Supported transformation methods
ARX supports a variety of common data transformation models, which can also be combined with each other.
Global and local transformation schemes
ARX can be configured to apply the same transformation scheme to all records in a dataset or apply different
transformation schemes to different subsets of the records. The maximal number of transformations that may be
used can be specified. The exact nature of the resulting data transformation scheme depends on additional parameters set
by the user. If value generalization hierarchies have been specified, for example, performing global
transformation will result in full-domain generalization, where each value of an attribute's domain is transformed
to the same generalization level. With local transformation, different generalization levels may be used for the
same attribute value in different records. Analogously, if transformation rules have been specified that only
suppress values, a global transformation process will result in attribute suppression, while a local transformation
process will result in a cell suppression scheme.
Value generalization
User-specified generalization hierarchies form the backbone of ARX's data transformation mechanism. Hierarchies can
either be used to directly reduce the uniqueness of attribute values or to form clusters that will be transformed
using further methods, such as microaggregation.
Random sampling
ARX supports multiple methods for drawing a sample from the input dataset. This can be used to relate a dataset to an
underlying population table or to reduce privacy risks. Random sampling is further used to introduce randomness
into the differential privacy mechanism supported by ARX.
Record, attribute and cell suppression
As described previously, ARX also supports removing individual attributes, attribute values or complete records in the
transformation process. This can be controlled by defining appropriate hierarchies (which is supported by specific wizards),
by performing local or global transformation and by specifying a limit for the maximal number of records which may be removed.
Microaggregation
Sets of numeric attribute values can be transformed into a common value by user-specified aggregation functions.
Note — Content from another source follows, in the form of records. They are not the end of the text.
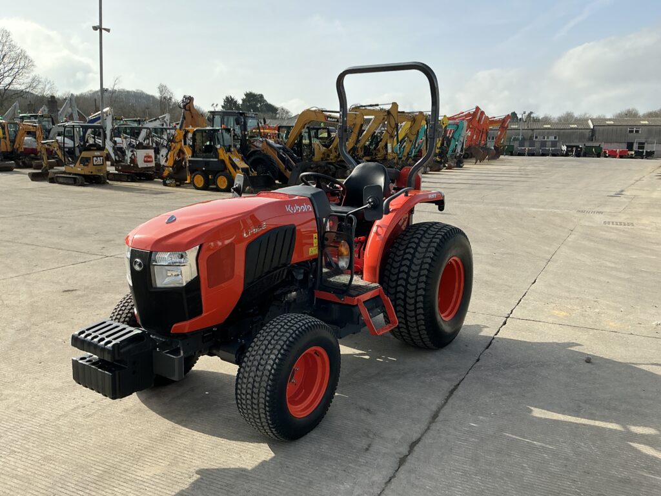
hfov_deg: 63.4
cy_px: 248
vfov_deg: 49.7
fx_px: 535
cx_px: 330
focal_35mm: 28
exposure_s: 1/1626
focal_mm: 3
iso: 25
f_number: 1.8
Prior to aggregation, clustering can be performed based on value generalization hierarchies.
Top- and bottom-coding
By constructing appropriate hierarchies using ARX's built-in wizards, hierarchies can be created that truncate
values exceeding a user-specified range.
Categorization
The wizards provided by the software can be used to create transformation rules that are represented as functions,
which can be used to perform on-the-fly categorization of continuous variables during anonymization.